With kids being forced to stay home, those living with abusive adults are at higher risk and increased exposure. Times are tough and stress is running high.
The Child Protection Network has created High Five For Kids as a way for the entire family to get involved with child abuse awareness and victim support. Bloomington-Normal can give a virtual high five to the organizations and people who are actively working with children of abuse.
Community members of any age are invited to send a high five for $5
This is a way to provide dire funds to 3 nonprofits and 2 government based agencies who are keeping local kids safe in every way they’re able.
A high five for kids is a high five for the entire community.
About the High Five For Kids Organizations
Funds raised from High Five For Kids will go directly to child abuse intervention programs.
At ABC Counseling, their therapists are transitioning from serving each client face-to-face to now providing workbooks, resources and coping strategies to families via teletherapy. These tools aim to create a safe household during this stressful period.
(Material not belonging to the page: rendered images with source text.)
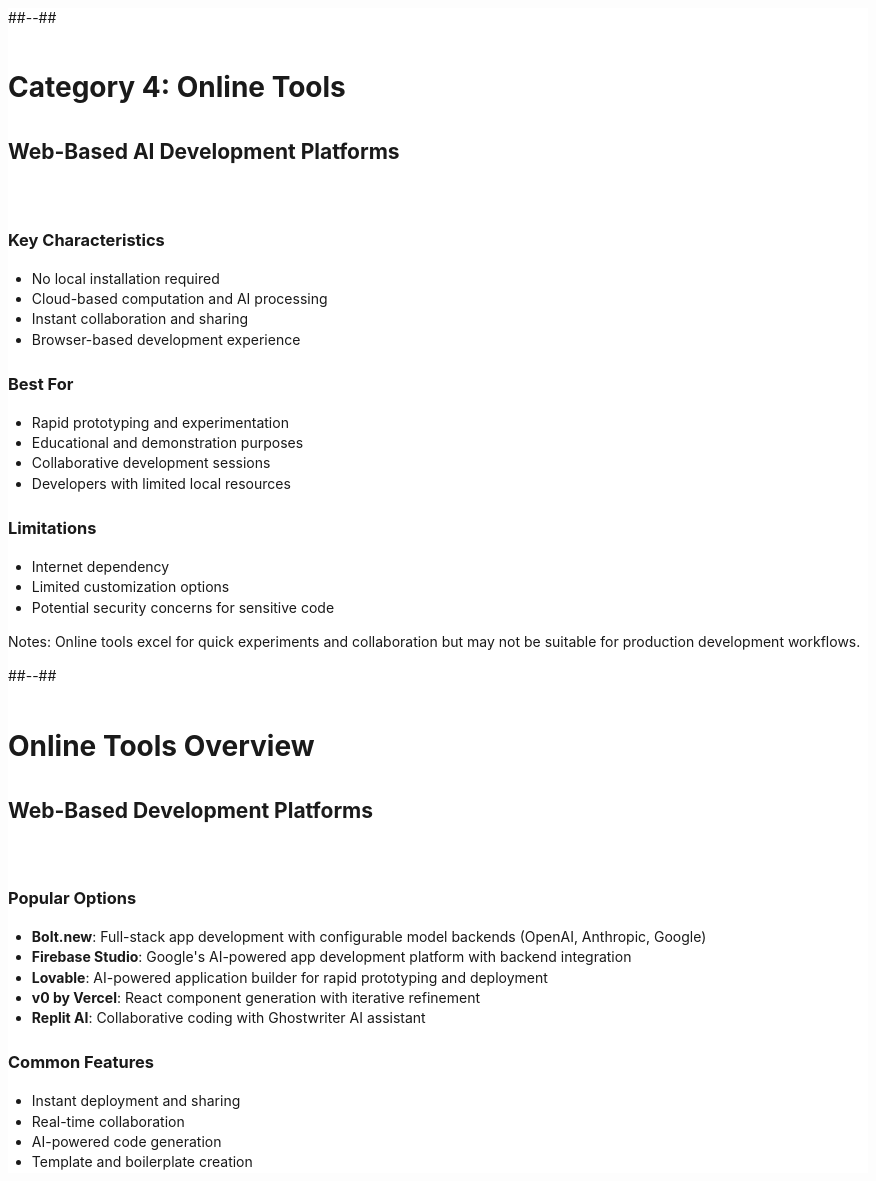 ##--##


# Category 4: Online Tools

## Web-Based AI Development Platforms

<br>

### **Key Characteristics**
- No local installation required
- Cloud-based computation and AI processing
- Instant collaboration and sharing
- Browser-based development experience

### **Best For**
- Rapid prototyping and experimentation
- Educational and demonstration purposes
- Collaborative development sessions
- Developers with limited local resources

### **Limitations**
- Internet dependency
- Limited customization options
- Potential security concerns for sensitive code

Notes:
Online tools excel for quick experiments and collaboration but may not be suitable for production development workflows.

##--##


# Online Tools Overview

## Web-Based Development Platforms

<br>

### **Popular Options**
- **Bolt.new**: Full-stack app development with configurable model backends (OpenAI, Anthropic, Google)
- **Firebase Studio**: Google's AI-powered app development platform with backend integration
- **Lovable**: AI-powered application builder for rapid prototyping and deployment
- **v0 by Vercel**: React component generation with iterative refinement
- **Replit AI**: Collaborative coding with Ghostwriter AI assistant

### **Common Features**
- Instant deployment and sharing
- Real-time collaboration
- AI-powered code generation
- Template and boilerplate creation
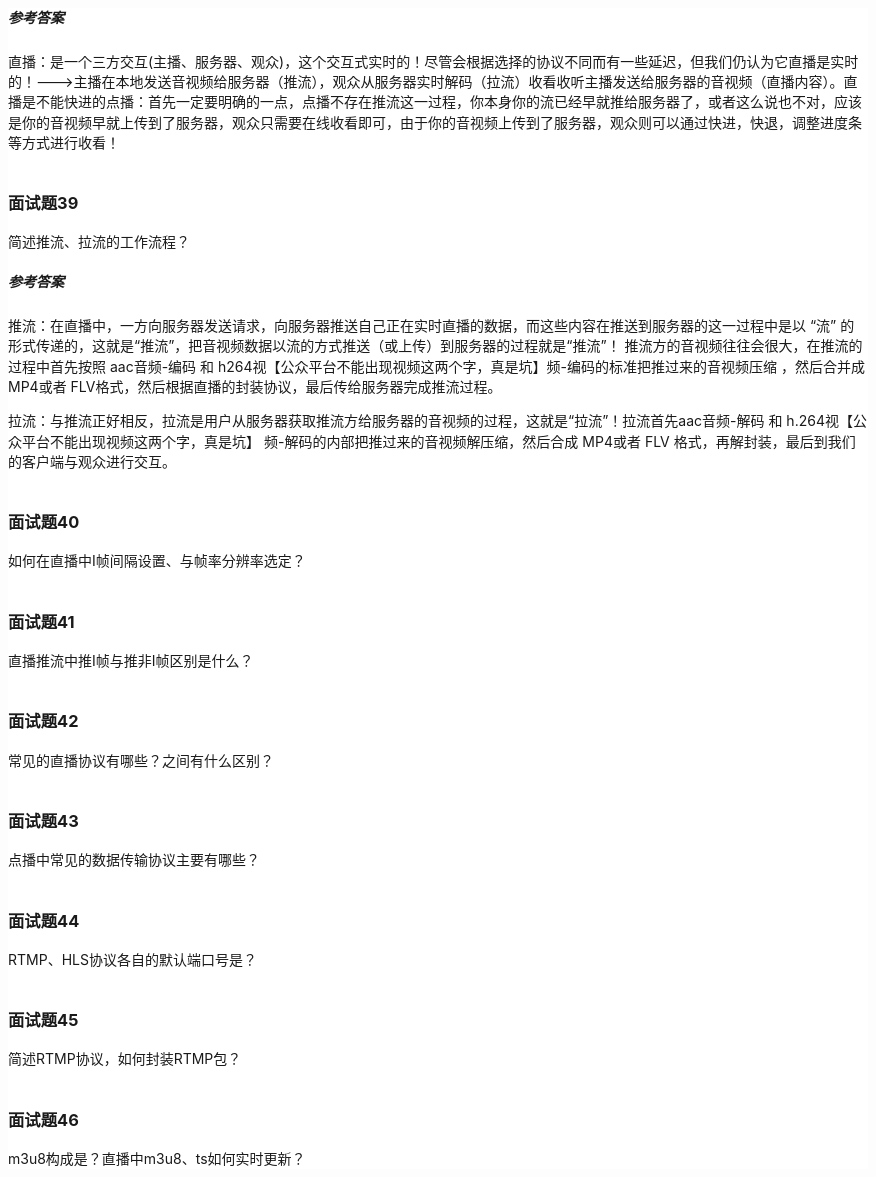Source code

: ##### 参考答案

直播：是一个三方交互(主播、服务器、观众)，这个交互式实时的！尽管会根据选择的协议不同而有一些延迟，但我们仍认为它直播是实时的！--->主播在本地发送音视频给服务器（推流），观众从服务器实时解码（拉流）收看收听主播发送给服务器的音视频（直播内容）。直播是不能快进的点播：首先一定要明确的一点，点播不存在推流这一过程，你本身你的流已经早就推给服务器了，或者这么说也不对，应该是你的音视频早就上传到了服务器，观众只需要在线收看即可，由于你的音视频上传到了服务器，观众则可以通过快进，快退，调整进度条等方式进行收看！ 

# <h3 id="subject_039">面试题39</h3>

简述推流、拉流的工作流程？

##### 参考答案

推流：在直播中，一方向服务器发送请求，向服务器推送自己正在实时直播的数据，而这些内容在推送到服务器的这一过程中是以 “流” 的形式传递的，这就是“推流”，把音视频数据以流的方式推送（或上传）到服务器的过程就是“推流”！ 推流方的音视频往往会很大，在推流的过程中首先按照 aac音频-编码 和 h264视【公众平台不能出现视频这两个字，真是坑】频-编码的标准把推过来的音视频压缩 ，然后合并成 MP4或者 FLV格式，然后根据直播的封装协议，最后传给服务器完成推流过程。 

拉流：与推流正好相反，拉流是用户从服务器获取推流方给服务器的音视频的过程，这就是“拉流”！拉流首先aac音频-解码 和 h.264视【公众平台不能出现视频这两个字，真是坑】 频-解码的内部把推过来的音视频解压缩，然后合成 MP4或者 FLV 格式，再解封装，最后到我们的客户端与观众进行交互。

# <h3 id="subject_040">面试题40</h3>

如何在直播中I帧间隔设置、与帧率分辨率选定？

# <h3 id="subject_041">面试题41</h3>

直播推流中推I帧与推非I帧区别是什么？

# <h3 id="subject_042">面试题42</h3>

常见的直播协议有哪些？之间有什么区别？

# <h3 id="subject_043">面试题43</h3>

点播中常见的数据传输协议主要有哪些？

# <h3 id="subject_044">面试题44</h3>

RTMP、HLS协议各自的默认端口号是？

# <h3 id="subject_045">面试题45</h3>

简述RTMP协议，如何封装RTMP包？

# <h3 id="subject_046">面试题46</h3>

m3u8构成是？直播中m3u8、ts如何实时更新？
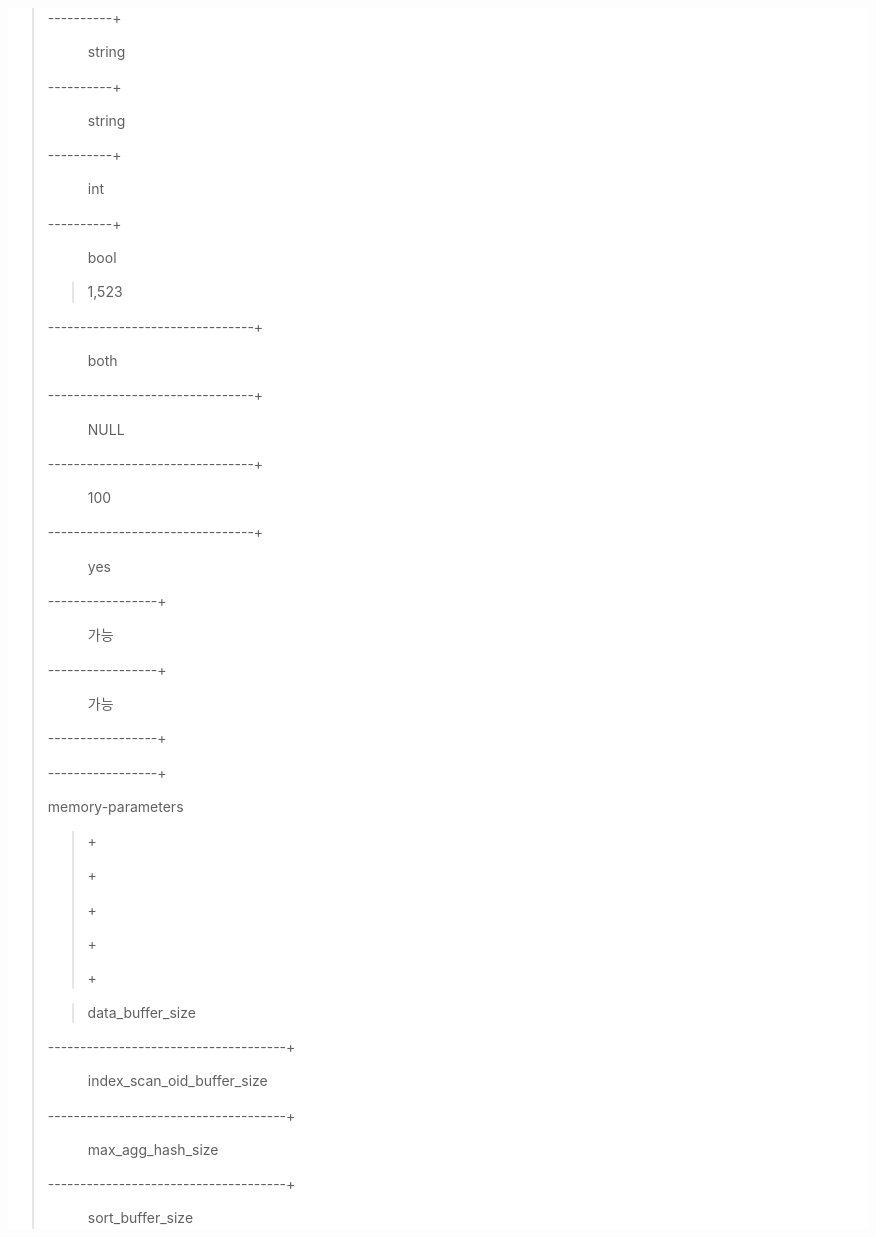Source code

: > <dl>
> <dt>----------+</dt>
> <dd><p>string</p>
> </dd>
> <dt>----------+</dt>
> <dd><p>string</p>
> </dd>
> <dt>----------+</dt>
> <dd><p>int</p>
> </dd>
> <dt>----------+</dt>
> <dd><p>bool</p>
> </dd>
> </dl></td>
> <td><blockquote>
> <p>1,523</p>
> </blockquote>
> <dl>
> <dt>--------------------------------+</dt>
> <dd><p>both</p>
> </dd>
> <dt>--------------------------------+</dt>
> <dd><p>NULL</p>
> </dd>
> <dt>--------------------------------+</dt>
> <dd><p>100</p>
> </dd>
> <dt>--------------------------------+</dt>
> <dd><p>yes</p>
> </dd>
> </dl></td>
> <td><dl>
> <dt>-----------------+</dt>
> <dd><p>가능</p>
> </dd>
> <dt>-----------------+</dt>
> <dd><p>가능</p>
> </dd>
> </dl>
> <p>-----------------+</p>
> <p>-----------------+</p></td>
> </tr>
> <tr class="even">
> <td><p>memory-parameters</p>
> <blockquote>
> <p>+</p>
> <p>+</p>
> <p>+</p>
> <p>+</p>
> <p>+</p>
> </blockquote></td>
> <td><blockquote>
> <p>data_buffer_size</p>
> </blockquote>
> <dl>
> <dt>-------------------------------------+</dt>
> <dd><p>index_scan_oid_buffer_size</p>
> </dd>
> <dt>-------------------------------------+</dt>
> <dd><p>max_agg_hash_size</p>
> </dd>
> <dt>-------------------------------------+</dt>
> <dd><p>sort_buffer_size</p>
> </dd>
At Boys and Girls Club, funds will allow the Club to continue providing abuse prevention education for youth, including the Second Step curriculum that covers Social Emotional Learning, Child Protection, and Bully Prevention in a new virtual environment. Lessons show the importance of safe touches and other ways to practice staying safe.
At CASA, The Court Appointed Special Advocate Program, volunteers are appointed to advocate for children who are currently living in foster care as a result of abuse and neglect.
At the McLean County Children's Advocacy Center, funds will be used to stock their store with necessities for families they are involved with, who have seen an increased and unexpected need. The Center would also like the ability provide their families with gas gift cards so they are able to attend therapy and counseling sessions.
At Children’s Home and Aid, funding will be used to purchase materials for activity kits for children who have been exposed to violence, as well as diapers, wipes, formula, and other household essentials families are otherwise unable to obtain for themselves.